# What the task asks
The pictures are to be left out when the listing below is reproduced word for word.

# The data
· · · · · · ·

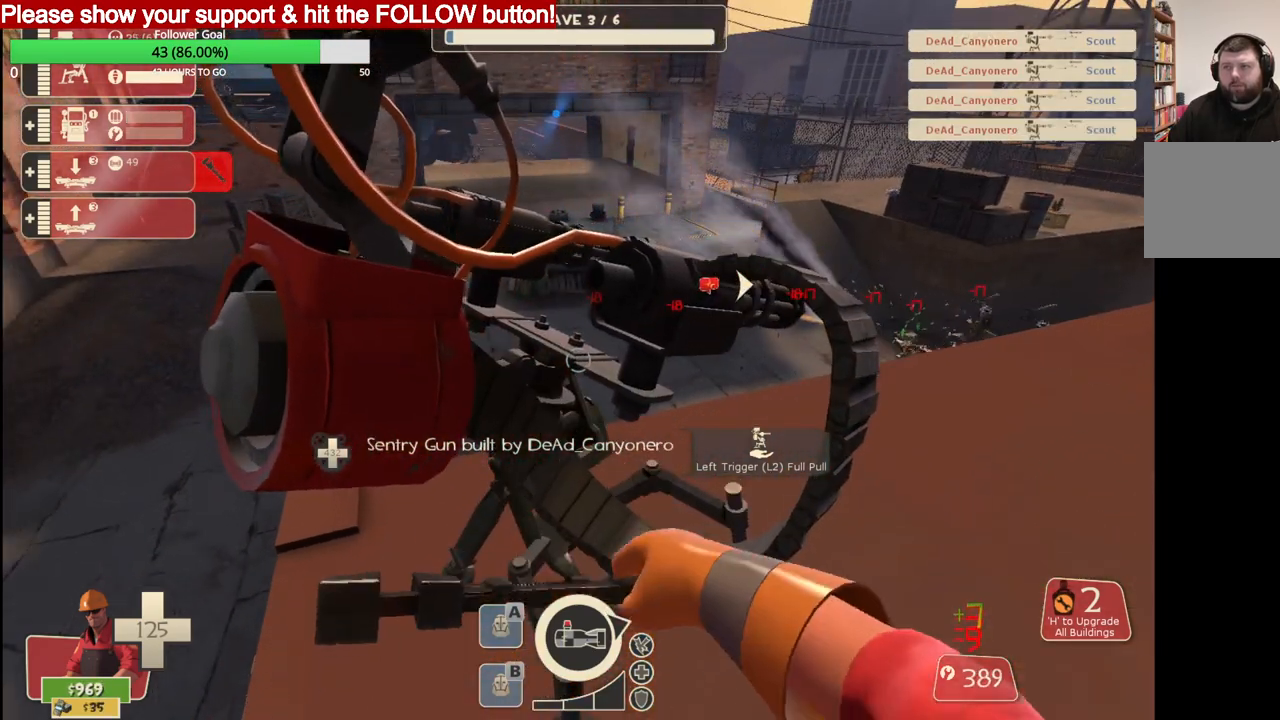
{"buttons": ["R2"], "left_stick": "center", "right_stick": "center", "events": []}
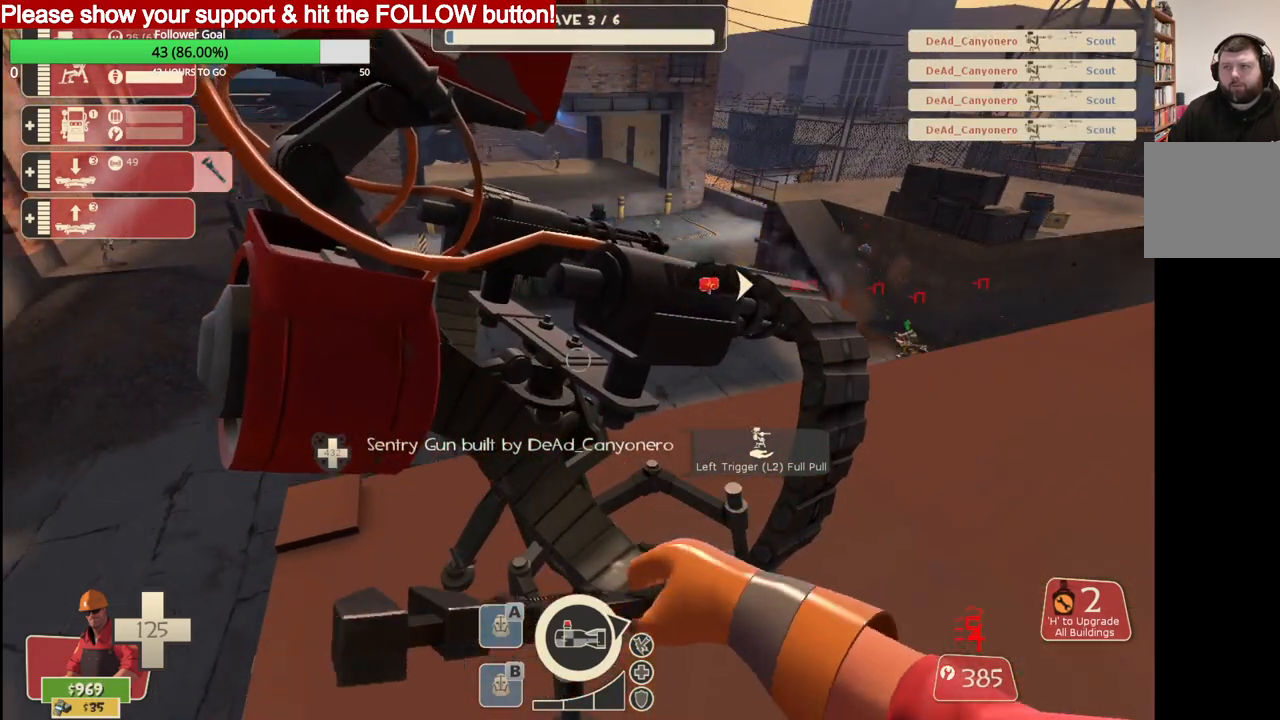
{"buttons": ["R2"], "left_stick": "center", "right_stick": "center", "events": []}
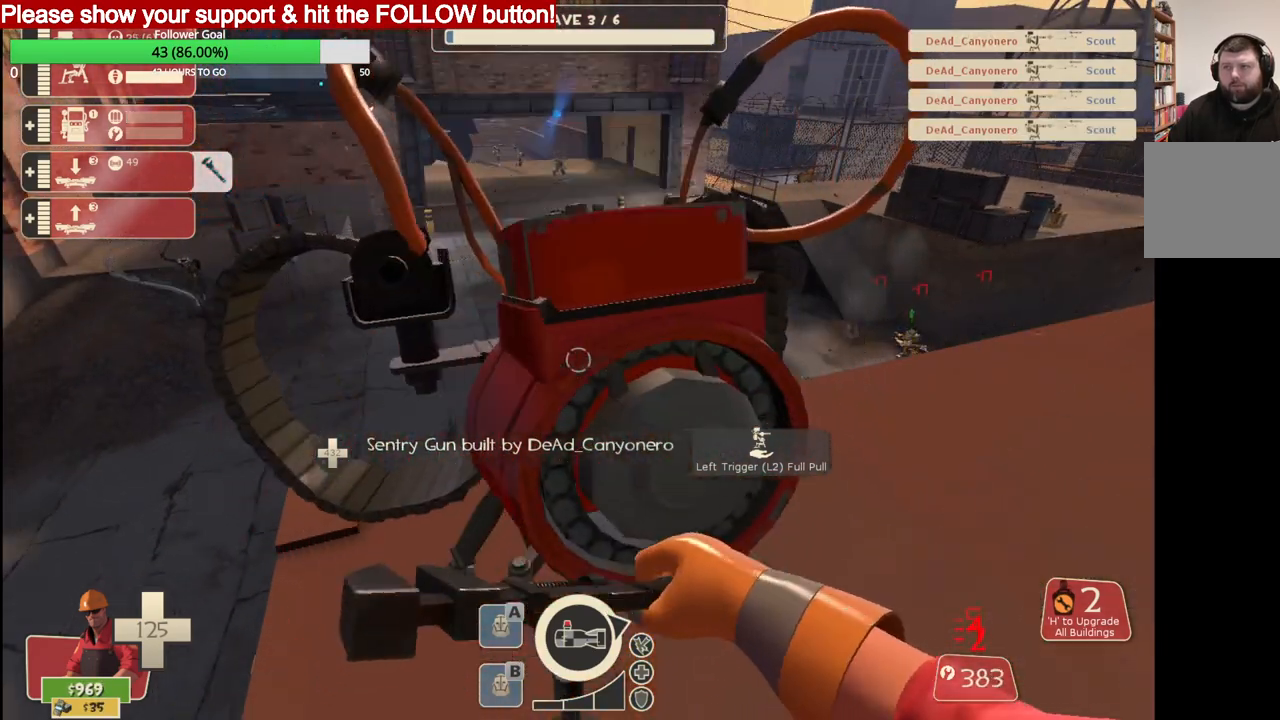
{"buttons": ["R2"], "left_stick": "center", "right_stick": "center", "events": []}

· · · · · · ·

# Reply to the task
{"buttons": ["R2"], "left_stick": "center", "right_stick": "center", "events": []}
{"buttons": ["R2"], "left_stick": "center", "right_stick": "center", "events": []}
{"buttons": ["R2"], "left_stick": "center", "right_stick": "center", "events": []}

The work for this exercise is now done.